KU-56 (21 april 1921)
Midsland, Terschelling (Fr.)
boerderij van R. de Zeeuw
1:400
Deze boerderij dateerde uit 1859 en week in één opzicht sterk af van de ‘gewone’ Terschellingse boerderij. De dwarsdeel bevond zich hier niet tussen twee tasvakken in, zoals meestal het geval was, maar grensde direct aan de achtergevel, waarin zich ook de deeldeuren bevonden. Afgezien van deze eigenaardigheid, die van buitenaf ten onrechte de indruk zou kunnen wekken van een opzet met middenlangsdeel, volgt de indeling verder de op Terschelling gebruikelijke lijnen. De koestal had de gebruikelijke plaats in de zijbeuk, met de koestanden tegen de scheidingswand met de tasvakken. Van deze opstelling werd door Uilkema op de achterzijde van het veldwerk een doorsnede getekend, ter verduidelijking met een koe op stal. Daarbij liet hij zien dat voor de voedering een gangetje werd vrijgemaakt in het tasvak, langs het schot tussen stal en tasvak (op de tekening aangegeven door middel van een stippellijn): ‘..Hier wordt een gang in het hooi geplukt als de koeien op stal komen.
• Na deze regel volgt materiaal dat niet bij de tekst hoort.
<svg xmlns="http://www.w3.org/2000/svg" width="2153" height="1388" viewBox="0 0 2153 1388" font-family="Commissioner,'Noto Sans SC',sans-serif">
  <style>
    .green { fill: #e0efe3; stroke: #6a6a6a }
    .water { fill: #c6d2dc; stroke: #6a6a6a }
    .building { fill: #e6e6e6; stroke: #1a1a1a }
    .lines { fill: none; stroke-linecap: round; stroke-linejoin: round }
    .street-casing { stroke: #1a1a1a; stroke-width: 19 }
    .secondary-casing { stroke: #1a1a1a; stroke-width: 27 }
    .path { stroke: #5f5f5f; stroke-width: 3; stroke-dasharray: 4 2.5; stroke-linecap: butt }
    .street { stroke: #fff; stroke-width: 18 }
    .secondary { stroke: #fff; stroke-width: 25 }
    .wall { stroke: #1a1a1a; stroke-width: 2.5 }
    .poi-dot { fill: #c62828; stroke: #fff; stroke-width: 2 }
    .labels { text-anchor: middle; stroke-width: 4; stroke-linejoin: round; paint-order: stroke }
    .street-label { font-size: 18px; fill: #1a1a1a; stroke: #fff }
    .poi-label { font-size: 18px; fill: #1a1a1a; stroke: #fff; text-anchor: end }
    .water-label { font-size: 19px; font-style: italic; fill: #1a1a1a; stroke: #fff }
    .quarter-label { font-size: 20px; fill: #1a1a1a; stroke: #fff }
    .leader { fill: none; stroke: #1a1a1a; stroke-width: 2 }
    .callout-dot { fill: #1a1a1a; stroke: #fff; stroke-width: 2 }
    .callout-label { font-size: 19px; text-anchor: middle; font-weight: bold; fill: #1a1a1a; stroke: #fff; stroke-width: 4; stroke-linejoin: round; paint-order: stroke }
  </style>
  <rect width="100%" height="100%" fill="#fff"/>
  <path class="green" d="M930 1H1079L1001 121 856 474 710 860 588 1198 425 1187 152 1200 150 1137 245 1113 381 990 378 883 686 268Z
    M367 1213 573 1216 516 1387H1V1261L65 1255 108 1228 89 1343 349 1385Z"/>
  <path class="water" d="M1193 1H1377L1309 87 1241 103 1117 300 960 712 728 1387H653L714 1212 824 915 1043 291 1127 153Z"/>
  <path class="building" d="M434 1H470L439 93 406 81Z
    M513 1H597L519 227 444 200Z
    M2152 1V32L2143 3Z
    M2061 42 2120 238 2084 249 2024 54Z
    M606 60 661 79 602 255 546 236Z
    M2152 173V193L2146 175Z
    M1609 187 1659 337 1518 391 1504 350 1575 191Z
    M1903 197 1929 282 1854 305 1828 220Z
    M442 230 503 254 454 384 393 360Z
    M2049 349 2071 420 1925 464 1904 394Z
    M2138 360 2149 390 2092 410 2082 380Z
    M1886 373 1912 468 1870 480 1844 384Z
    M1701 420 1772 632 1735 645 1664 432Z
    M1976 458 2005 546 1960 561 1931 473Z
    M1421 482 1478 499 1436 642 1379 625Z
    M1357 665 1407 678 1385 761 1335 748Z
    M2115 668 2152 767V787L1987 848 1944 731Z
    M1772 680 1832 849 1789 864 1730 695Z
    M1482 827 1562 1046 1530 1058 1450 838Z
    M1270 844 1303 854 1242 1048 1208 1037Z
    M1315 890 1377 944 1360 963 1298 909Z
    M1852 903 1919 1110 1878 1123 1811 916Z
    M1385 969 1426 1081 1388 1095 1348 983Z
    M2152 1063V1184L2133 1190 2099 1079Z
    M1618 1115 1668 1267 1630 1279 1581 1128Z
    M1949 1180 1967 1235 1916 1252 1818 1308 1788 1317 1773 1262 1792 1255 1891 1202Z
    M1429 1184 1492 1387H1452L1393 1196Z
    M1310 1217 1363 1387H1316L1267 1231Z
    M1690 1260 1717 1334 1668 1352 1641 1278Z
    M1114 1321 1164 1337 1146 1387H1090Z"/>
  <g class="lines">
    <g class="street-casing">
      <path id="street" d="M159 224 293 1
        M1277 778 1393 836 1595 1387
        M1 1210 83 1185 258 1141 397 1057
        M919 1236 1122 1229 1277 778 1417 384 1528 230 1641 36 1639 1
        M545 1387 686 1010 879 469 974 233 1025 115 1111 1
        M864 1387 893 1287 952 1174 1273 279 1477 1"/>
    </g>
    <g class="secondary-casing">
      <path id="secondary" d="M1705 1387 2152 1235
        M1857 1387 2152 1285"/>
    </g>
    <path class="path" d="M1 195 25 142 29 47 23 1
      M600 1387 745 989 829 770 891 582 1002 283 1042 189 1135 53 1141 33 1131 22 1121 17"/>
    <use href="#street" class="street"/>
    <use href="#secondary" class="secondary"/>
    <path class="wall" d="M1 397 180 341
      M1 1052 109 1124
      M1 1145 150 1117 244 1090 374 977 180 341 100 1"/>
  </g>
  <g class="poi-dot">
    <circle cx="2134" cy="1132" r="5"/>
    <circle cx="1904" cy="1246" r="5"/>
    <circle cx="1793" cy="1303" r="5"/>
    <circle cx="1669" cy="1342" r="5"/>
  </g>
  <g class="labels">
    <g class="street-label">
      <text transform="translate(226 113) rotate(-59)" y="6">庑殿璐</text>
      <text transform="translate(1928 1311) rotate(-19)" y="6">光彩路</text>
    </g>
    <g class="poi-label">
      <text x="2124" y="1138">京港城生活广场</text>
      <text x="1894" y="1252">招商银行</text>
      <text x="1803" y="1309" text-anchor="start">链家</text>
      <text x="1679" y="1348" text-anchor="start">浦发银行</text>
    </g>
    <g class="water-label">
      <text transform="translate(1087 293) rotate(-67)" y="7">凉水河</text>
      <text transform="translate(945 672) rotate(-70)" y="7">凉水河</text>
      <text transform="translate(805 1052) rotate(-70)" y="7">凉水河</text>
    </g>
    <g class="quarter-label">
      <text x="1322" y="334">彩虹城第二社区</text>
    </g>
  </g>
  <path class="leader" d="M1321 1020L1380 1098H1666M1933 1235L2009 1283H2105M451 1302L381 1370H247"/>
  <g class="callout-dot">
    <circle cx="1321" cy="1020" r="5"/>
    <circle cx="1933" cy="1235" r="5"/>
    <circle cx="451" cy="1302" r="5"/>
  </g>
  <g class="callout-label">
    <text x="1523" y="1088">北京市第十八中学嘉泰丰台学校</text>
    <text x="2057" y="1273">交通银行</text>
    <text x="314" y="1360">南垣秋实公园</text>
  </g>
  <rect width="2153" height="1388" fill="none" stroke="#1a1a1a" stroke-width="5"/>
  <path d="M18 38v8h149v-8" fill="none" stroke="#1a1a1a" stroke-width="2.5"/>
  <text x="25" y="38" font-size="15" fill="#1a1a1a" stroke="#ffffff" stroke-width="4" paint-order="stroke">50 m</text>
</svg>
De gang in het hooi wordt geplukt met een “hooiplokker”..’. Aan het einde van de koestal, in de smalle dwarsgang tussen woon- en bedrijfsgedeelte, werd gekarnd. Uilkema noteerde dat zich hier zowel karn als karnmolen bevonden. Gezien de geringe omvang van deze ruimte kan het hier niet om een door paardekracht aangedreven werktuig zijn gegaan, maar om een vorm van handkarn of wellicht om een tredmolen voor een hond. Dicht bij deze karnhoek was in de hoek tussen schuur en woonhuis een zomerwoning uitgebouwd, waar vermoedelijk ook de verdere zuivelverwerking plaatsvond. Uit de uitgebreide bijschriften bij deze opmeting blijkt verder dat zich hier bij de achterste gebinten een tweede, verwijderbare gebintbalk, bevond, waarop een verwijderbare zoldering rustte. Evenals bij de hiervoor besproken boerderijen diende dit om het binnenbrengen van de hooioogst te vergemakkelijken. Wanneer al het hooi binnen was werd de zoldering weer
aangebracht en gebruikt voor de opslag van graan. Op het veldwerk werd deze constructie als volgt beschreven: ‘..Het gebint c-d heeft 1½ M. onder de hoofdbalk een tweede hoofdbalk liggen, door kettingen hangende aan de hoofdbalk. Die losse hoofdbalk wordt weggenomen tijdens het binnenrijden van de oogst. Als de vakken gevuld zijn, wordt die balk opgehangen en dient dan tot steun van de tielinghouten. Onder aan het (andere) gebint hangt natuurlijk nog zoo'n losse balk voor hetzelfde doel. Op de tielinghouten worden granen geborgen. Zijn deze afgedorscht dan komt er boonen op en het afgedorschte stroo gaat op het hooi en op de tieling boven de koeien..’.